According to Spade, the movie and television studios encourage actors to use social media to interact with their fans. He revealed that the studios might cast an actor for a certain role based on the number of followers he has on Twitter or Instagram.

In addition to describing the making of movies with fellow comedian Chris Farley, the author also included a chapter on his love life. He apparently believes all the male and female stereotypes and that is perhaps why is still a bachelor, as of this writing.

Read the book to learn of Spade’s antics and traumas.

Raif Badawi, The Voice of Freedom

The Book of the Week is “Raif Badawi, The Voice of Freedom” by Ensaf Haidar and Andrea C. Hoffman, published in 2015. This ebook tells the story of the problems that can arise in a theocratic monarchy (Saudi Arabia) when people speak their minds and act of their own free will– considered serious crimes, according to certain powerful men who interpret the Quran in a fanatical way.

One indicator that the story revolves around the author, is that a photo of ONLY Haidar (more than a headshot) is on the front cover of this ebook– not a family portrait, or any other scenes.

Infuriating their families is just one of many consequences of the non-conformist behavior of Haidar and her husband; another– causing an international incident in an ongoing saga that has lasted more than a decade.

The story starts when Haidar is in her early 20’s. Her polygamous father runs a financially successful furniture business. He has fifteen children, including the author– one of his younger daughters. The culture precludes any kind of paid work for the females. However, the author is allowed to have a mobile phone, and is encouraged by her much older, widowed sister to try to get a job so she won’t be dependent on her father. He is the ruler of his wives and daughters. If the daughters get married, their own husbands become their rulers. Haidar’s older brothers also hold authority over her.

A certain man who knows her brothers, decides Haidar is the one he wants to marry. But it is against their religion for her to be with, let alone speak with, any male, even on the phone, without a chaperone. The father, or no one, will choose a mate for her. The author and her suitor risk shaming their families and public punishment, when they communicate via mobile phone. They rebel anyway.

The major human-rights cause for which the family is fighting, is freedom of speech. The author’s husband (Raif) starts an Internet forum in which he argues for women’s rights, among other irreverent activities. Yet, “… at home he’s behaving like every other Saudi macho man.” She outwits him– “I hadn’t told Raif anything about the Facebook and Twitter accounts that I ran under a pseudonym.”

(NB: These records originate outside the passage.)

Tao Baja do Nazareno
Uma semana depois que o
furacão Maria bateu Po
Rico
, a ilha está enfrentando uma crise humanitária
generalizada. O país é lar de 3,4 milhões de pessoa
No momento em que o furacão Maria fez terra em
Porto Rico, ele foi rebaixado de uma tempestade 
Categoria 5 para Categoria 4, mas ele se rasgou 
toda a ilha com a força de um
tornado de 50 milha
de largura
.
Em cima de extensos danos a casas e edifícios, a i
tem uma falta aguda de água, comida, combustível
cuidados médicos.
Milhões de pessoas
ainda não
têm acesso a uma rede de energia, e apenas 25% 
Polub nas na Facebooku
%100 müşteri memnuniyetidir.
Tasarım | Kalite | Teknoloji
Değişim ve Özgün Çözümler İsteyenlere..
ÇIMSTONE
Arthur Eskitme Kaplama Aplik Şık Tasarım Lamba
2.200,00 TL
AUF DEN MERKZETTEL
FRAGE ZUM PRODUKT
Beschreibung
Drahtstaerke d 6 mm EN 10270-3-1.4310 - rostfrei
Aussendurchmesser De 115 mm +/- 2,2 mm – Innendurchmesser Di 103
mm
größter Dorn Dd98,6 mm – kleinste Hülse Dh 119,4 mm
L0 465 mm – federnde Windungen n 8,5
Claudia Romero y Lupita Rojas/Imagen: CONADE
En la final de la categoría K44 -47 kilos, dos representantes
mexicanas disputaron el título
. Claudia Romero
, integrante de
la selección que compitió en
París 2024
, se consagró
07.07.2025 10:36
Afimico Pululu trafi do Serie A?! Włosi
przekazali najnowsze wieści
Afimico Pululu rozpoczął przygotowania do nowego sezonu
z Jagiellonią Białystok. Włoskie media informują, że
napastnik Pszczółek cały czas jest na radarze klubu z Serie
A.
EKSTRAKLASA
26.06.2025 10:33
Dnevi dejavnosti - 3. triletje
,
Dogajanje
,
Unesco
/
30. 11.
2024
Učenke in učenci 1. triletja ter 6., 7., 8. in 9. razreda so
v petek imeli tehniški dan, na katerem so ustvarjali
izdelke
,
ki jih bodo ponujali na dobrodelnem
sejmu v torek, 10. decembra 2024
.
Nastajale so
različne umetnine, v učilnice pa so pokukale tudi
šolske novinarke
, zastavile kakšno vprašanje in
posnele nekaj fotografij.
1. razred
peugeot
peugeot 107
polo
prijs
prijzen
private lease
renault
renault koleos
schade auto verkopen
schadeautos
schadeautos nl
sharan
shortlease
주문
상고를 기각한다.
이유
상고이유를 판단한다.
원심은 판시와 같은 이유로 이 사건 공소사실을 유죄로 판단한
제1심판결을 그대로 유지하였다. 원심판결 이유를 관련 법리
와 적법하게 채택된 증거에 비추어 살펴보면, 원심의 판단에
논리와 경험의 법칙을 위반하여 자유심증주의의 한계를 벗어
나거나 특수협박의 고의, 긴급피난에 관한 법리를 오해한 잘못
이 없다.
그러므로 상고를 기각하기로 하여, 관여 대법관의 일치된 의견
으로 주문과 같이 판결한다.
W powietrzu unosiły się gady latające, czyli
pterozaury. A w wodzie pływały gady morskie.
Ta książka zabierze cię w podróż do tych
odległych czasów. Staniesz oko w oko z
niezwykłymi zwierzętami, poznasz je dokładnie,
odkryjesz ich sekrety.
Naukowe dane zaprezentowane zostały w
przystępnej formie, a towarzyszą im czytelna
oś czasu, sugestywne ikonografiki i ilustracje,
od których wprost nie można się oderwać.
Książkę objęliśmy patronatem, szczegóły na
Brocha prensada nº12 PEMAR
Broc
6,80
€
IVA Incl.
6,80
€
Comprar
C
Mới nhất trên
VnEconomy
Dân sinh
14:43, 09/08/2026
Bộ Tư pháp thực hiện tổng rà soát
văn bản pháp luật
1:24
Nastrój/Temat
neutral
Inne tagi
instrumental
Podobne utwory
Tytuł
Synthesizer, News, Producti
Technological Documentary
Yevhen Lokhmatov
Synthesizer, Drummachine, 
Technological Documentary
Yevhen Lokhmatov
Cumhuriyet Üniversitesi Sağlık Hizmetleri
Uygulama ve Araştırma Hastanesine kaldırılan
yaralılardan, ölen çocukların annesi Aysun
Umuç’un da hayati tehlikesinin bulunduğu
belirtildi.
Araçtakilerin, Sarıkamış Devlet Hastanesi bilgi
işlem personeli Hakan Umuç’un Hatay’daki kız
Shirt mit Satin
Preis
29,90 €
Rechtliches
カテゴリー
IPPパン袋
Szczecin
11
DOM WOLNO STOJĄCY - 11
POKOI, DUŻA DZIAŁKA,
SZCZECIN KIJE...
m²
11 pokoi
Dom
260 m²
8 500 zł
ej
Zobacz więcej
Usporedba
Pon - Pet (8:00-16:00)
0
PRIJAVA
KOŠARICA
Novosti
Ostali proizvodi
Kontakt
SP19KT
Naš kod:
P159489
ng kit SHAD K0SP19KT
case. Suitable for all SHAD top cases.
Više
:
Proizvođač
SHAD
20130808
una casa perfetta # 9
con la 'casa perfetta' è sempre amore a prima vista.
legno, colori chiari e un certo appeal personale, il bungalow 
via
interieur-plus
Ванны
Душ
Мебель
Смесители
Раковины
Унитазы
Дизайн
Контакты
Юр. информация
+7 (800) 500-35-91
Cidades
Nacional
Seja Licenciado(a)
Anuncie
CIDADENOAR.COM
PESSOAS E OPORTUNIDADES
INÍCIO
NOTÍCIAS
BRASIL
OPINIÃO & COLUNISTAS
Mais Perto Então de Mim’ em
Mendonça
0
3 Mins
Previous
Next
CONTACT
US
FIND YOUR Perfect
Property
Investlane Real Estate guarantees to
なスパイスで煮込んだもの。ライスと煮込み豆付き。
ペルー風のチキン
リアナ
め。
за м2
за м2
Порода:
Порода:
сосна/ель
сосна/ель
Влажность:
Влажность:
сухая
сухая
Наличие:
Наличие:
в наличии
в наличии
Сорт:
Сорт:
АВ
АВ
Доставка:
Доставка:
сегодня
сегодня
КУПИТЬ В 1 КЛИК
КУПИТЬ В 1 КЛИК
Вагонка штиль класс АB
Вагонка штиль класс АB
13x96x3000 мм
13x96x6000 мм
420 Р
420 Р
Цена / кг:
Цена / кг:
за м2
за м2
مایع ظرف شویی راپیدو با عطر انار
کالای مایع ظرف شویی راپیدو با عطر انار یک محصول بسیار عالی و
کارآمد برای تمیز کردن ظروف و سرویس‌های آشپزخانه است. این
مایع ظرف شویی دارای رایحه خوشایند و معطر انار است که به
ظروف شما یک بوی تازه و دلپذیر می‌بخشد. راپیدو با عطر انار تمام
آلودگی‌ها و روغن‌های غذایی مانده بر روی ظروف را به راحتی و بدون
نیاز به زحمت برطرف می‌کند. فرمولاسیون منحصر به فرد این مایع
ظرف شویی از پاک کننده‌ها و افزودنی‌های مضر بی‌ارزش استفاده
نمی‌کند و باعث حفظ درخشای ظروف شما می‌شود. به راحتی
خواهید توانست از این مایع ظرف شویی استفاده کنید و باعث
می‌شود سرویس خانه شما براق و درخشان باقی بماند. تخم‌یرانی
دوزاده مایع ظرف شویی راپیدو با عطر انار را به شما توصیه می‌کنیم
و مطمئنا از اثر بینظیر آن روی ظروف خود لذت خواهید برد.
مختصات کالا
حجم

Later on, another emotional wrench in the works, is that the author resists telling her three children about why their father is absent from their home. The father tells her not to tell them. Still a product of her culture, she feels the need to obey him. She keeps lying to the children, so when they finally hear the truth– how can they ever trust her?

At any rate, read the book to learn of the trials and tribulations suffered by people who buck their religion-bound culture and government.